Health-Related Quality of Life After Radical Prostatectomy
Posted: Thursday, June 28, 2018
For patients with prostate cancer facing a decision about surgery versus active surveillance, health-related quality of life information related to radical prostatectomy may be valuable, according to a study by Jinsung Park, MD, of the Eulji University School of Medicine, Daejeon, Korea, and colleagues. The researchers investigated changes in health-related quality-of-life in patients with prostate cancer who underwent open, laparoscopic, or robotic radical prostatectomy and compared health-related quality of life of disease-free survivors with that of the general population. These findings were presented at the 2018 American Urological Association Annual Meeting (Abstract MP05-01) and published in The Journal of Urology.

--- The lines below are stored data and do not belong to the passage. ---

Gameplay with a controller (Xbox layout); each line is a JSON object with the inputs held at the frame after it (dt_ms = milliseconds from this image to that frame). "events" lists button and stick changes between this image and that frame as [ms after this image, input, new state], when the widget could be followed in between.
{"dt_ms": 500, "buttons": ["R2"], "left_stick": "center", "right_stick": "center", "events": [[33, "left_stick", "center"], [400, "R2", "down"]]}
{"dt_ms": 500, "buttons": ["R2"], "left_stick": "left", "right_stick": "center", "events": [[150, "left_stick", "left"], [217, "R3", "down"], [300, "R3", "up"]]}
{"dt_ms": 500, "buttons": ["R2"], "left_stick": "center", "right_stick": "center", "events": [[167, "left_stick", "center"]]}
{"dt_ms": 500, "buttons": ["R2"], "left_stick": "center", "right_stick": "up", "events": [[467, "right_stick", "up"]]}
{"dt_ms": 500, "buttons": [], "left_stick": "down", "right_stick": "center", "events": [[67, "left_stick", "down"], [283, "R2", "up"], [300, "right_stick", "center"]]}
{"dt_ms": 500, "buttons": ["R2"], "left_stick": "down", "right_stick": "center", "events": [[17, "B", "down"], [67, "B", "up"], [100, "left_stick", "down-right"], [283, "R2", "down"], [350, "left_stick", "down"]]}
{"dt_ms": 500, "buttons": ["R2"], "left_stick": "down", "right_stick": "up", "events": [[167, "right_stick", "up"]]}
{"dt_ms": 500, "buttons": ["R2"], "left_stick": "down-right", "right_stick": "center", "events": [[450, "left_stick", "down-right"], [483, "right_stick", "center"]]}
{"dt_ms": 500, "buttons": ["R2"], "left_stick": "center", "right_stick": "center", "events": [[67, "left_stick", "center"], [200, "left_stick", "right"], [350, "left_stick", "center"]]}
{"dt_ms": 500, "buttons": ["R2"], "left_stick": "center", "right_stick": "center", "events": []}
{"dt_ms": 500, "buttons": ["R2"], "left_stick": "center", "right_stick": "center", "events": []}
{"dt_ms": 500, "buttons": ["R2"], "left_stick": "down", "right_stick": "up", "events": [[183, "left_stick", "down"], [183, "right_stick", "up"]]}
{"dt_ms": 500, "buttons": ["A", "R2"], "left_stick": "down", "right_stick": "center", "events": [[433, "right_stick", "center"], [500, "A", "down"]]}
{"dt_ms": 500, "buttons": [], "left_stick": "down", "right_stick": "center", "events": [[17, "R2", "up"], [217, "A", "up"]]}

In this prospective longitudinal cohort study of 209 patients, 41 had open surgery, 63 had laparoscopic surgery, and 105 underwent robotic surgery. Compared with baseline, physical, emotional, and cognitive functioning significantly improved at 12 months. Of note, urinary symptoms and incontinence aid recovered at 12 months, whereas sexual activity and sexual function remained poor at 12 months. Clinically meaningful differences in health-related quality of life were not observed according to radical prostatectomy modalities.
“Our findings,” concluded the researchers, “have the potential to assist patients to make truly informed decisions around surgical treatment for prostate cancer.”